Finland therefore opted for an intermediate solution. “has With this purchase, Finland wants to indicate that it has the technological means to neutralize an incoming threat to Russia, i.e. to warn of an incoming ballistic missile.“, believes Alain de Neve.
Could anti-missile defenses on the border between Russia and NATO prevent Russia from dropping a nuclear bomb on a country that has been at war in Ukraine for more than a year and a half? Is it an effective deterrent? For the researcher, this question can be answered in two different ways.
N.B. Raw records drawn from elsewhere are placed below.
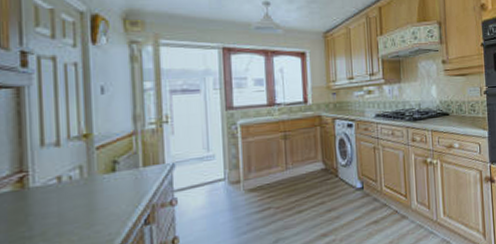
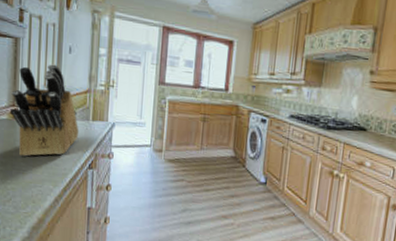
knife block: none [14,110,126,234] -> present [9,64,79,157]

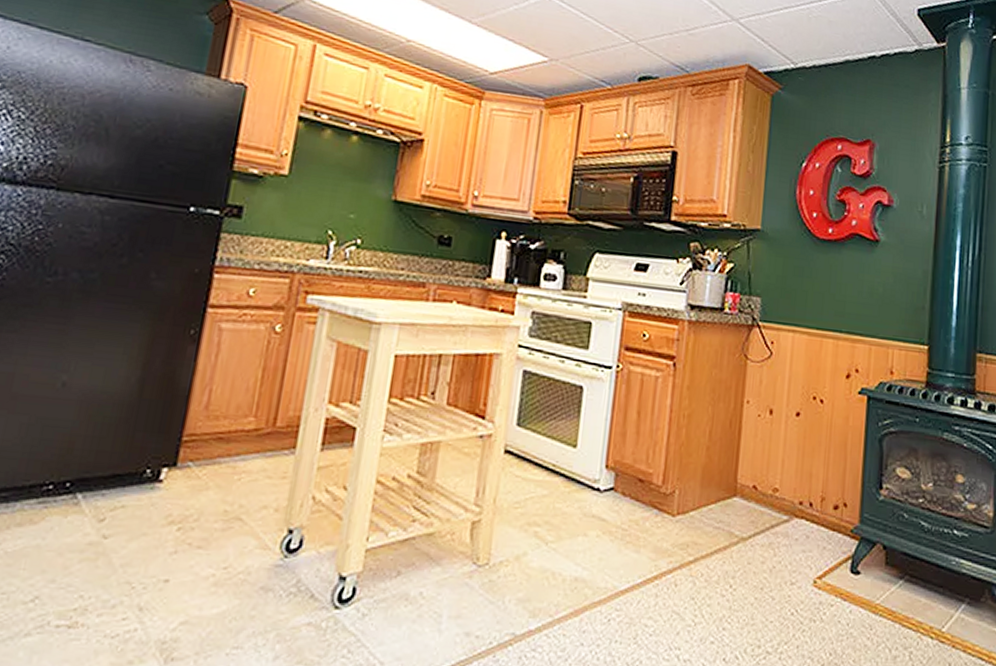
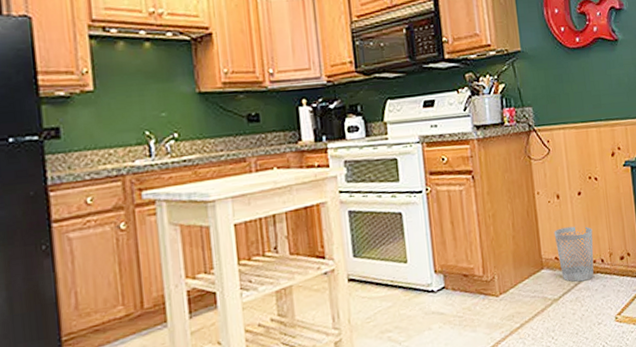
wastebasket: none [757,451,806,525] -> present [554,226,594,282]

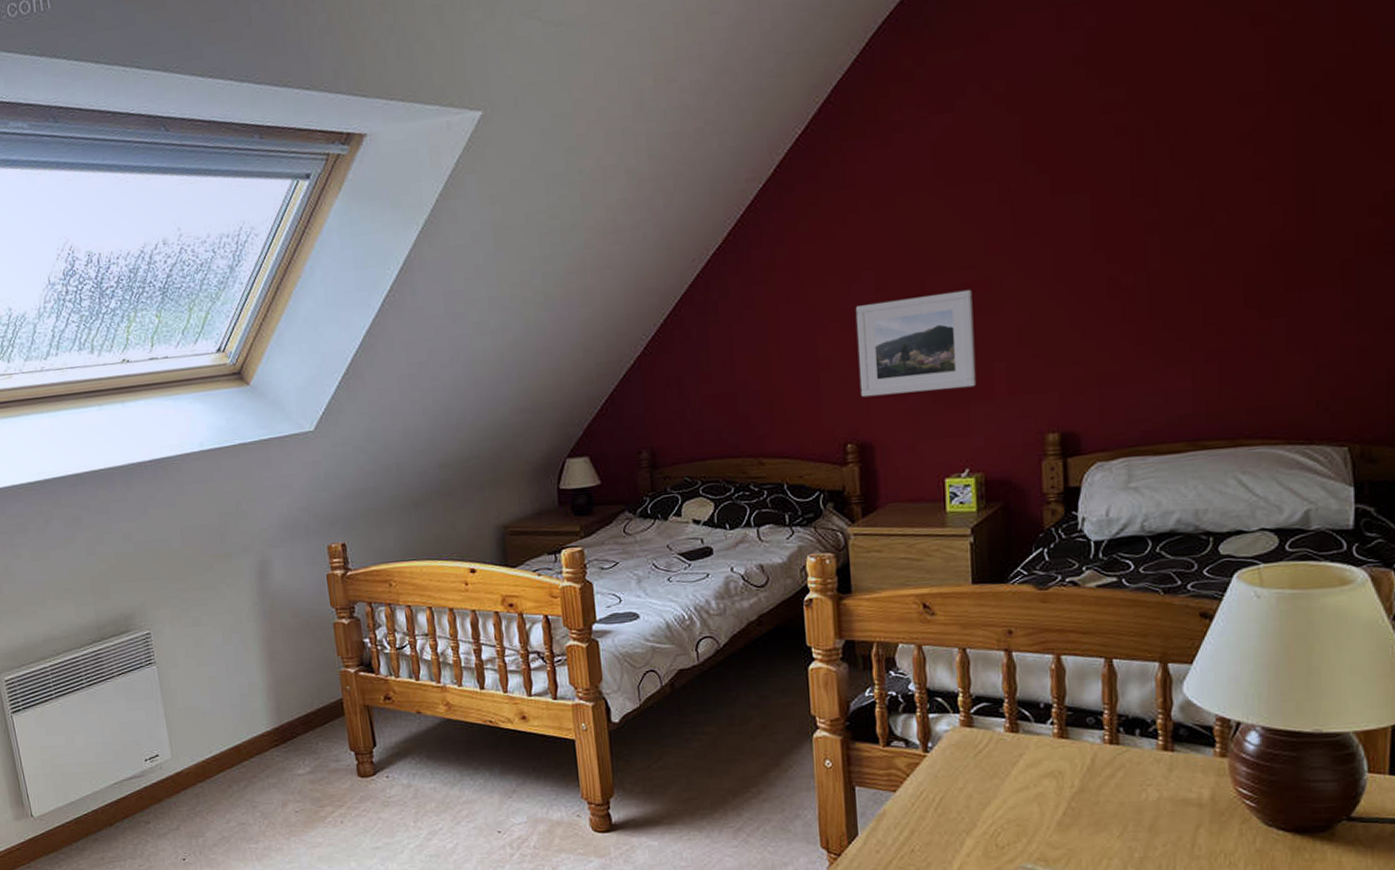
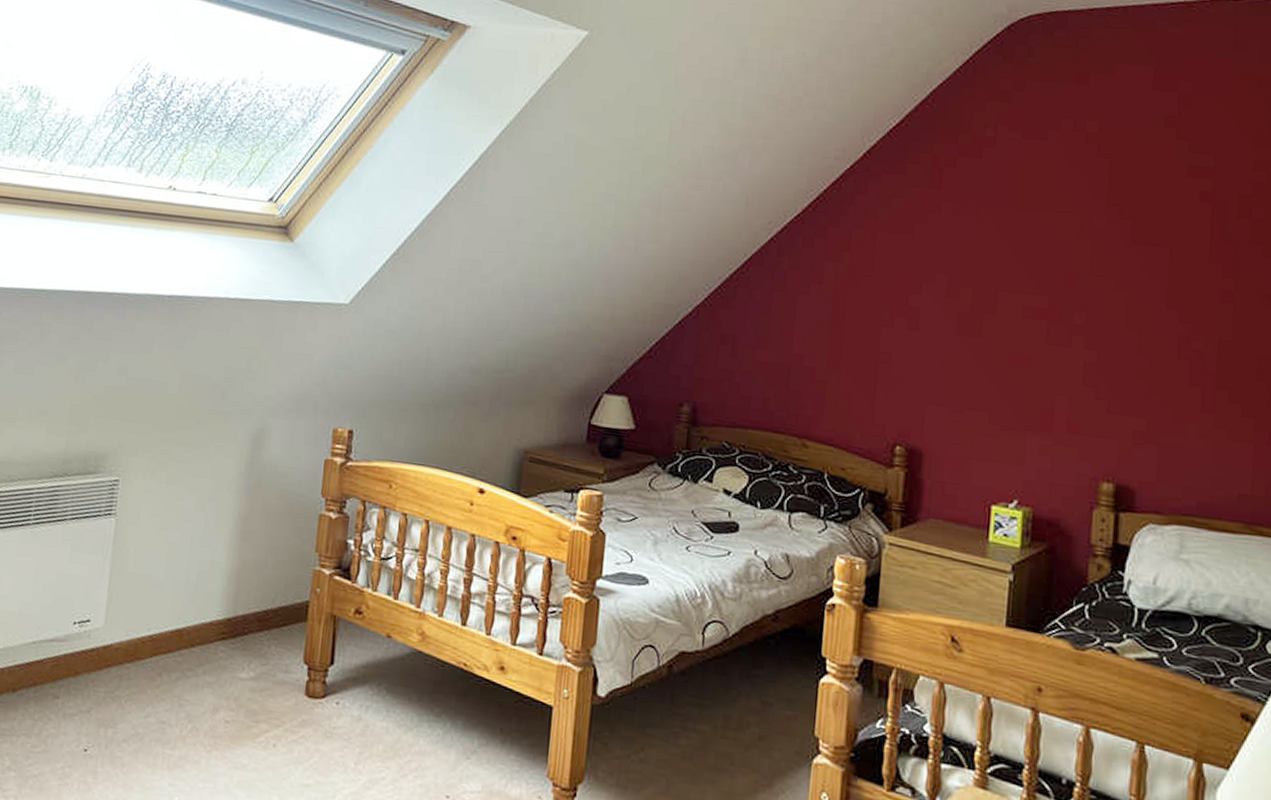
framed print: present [855,289,977,398] -> none [916,306,1043,416]

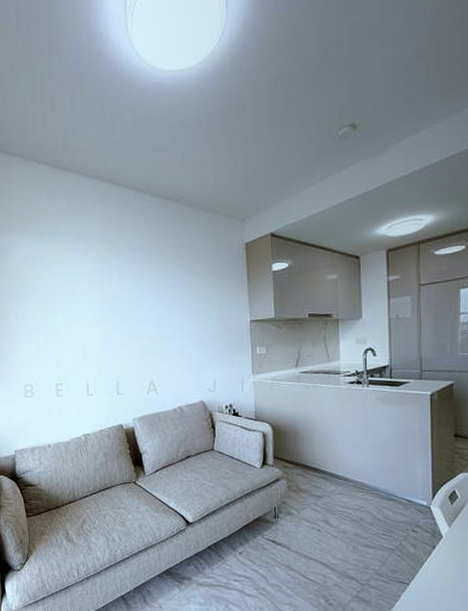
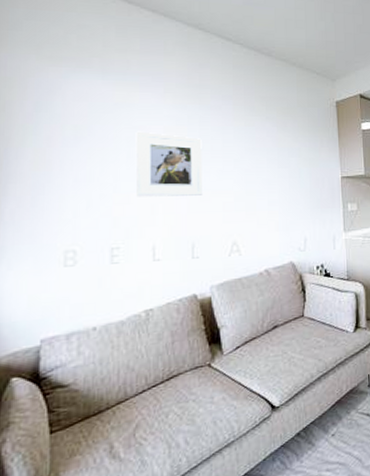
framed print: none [68,285,124,342] -> present [135,131,204,197]

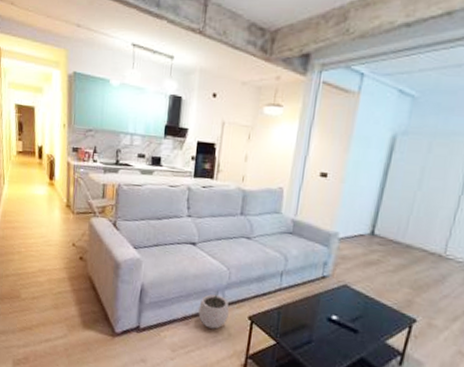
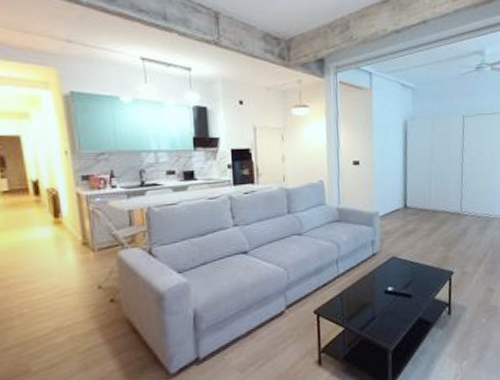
plant pot: present [198,290,229,329] -> none [262,293,294,335]

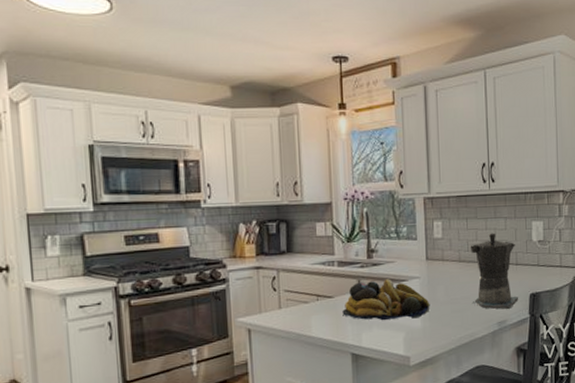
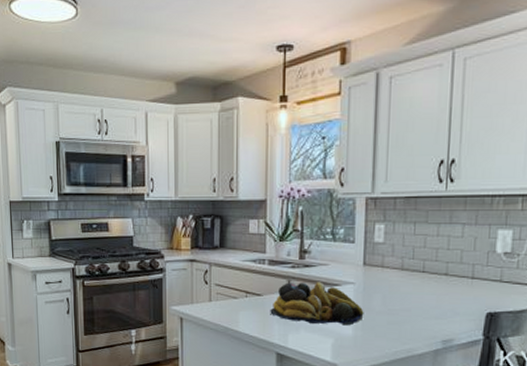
coffee maker: present [470,233,519,309] -> none [412,240,473,327]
He distinguishes “two schools”:
“The first school holds that ‘anti-missile defense systems are systems that upset the strategic balance of nuclear deterrence asserted by the United States, France and the United Kingdom’. Because we want to prevent the Russians from fully deploying these anti-missile systems, we can increase the level of testing that strikes NATO territory. So it will be a crisis accelerator.”
“And then there’s another school that says: ‘No, anti-missile defense is a form of assurance. If deterrence fails, we always have an anti-missile defense that can, if necessary, neutralize an opposing ballistic attack.“
One thing’s for sure, Finland isn’t just sending a message to Russia. He also addresses the NATO members he joined last April. “At the NATO level, we must realize that the system that the Finns have just acquired will be integrated into the ‘NATO’ anti-aircraft defense. So it has a contribution somewhere Finland in anti-missile defense is, of course, its territory, but also the territory of allies“, continues the expert.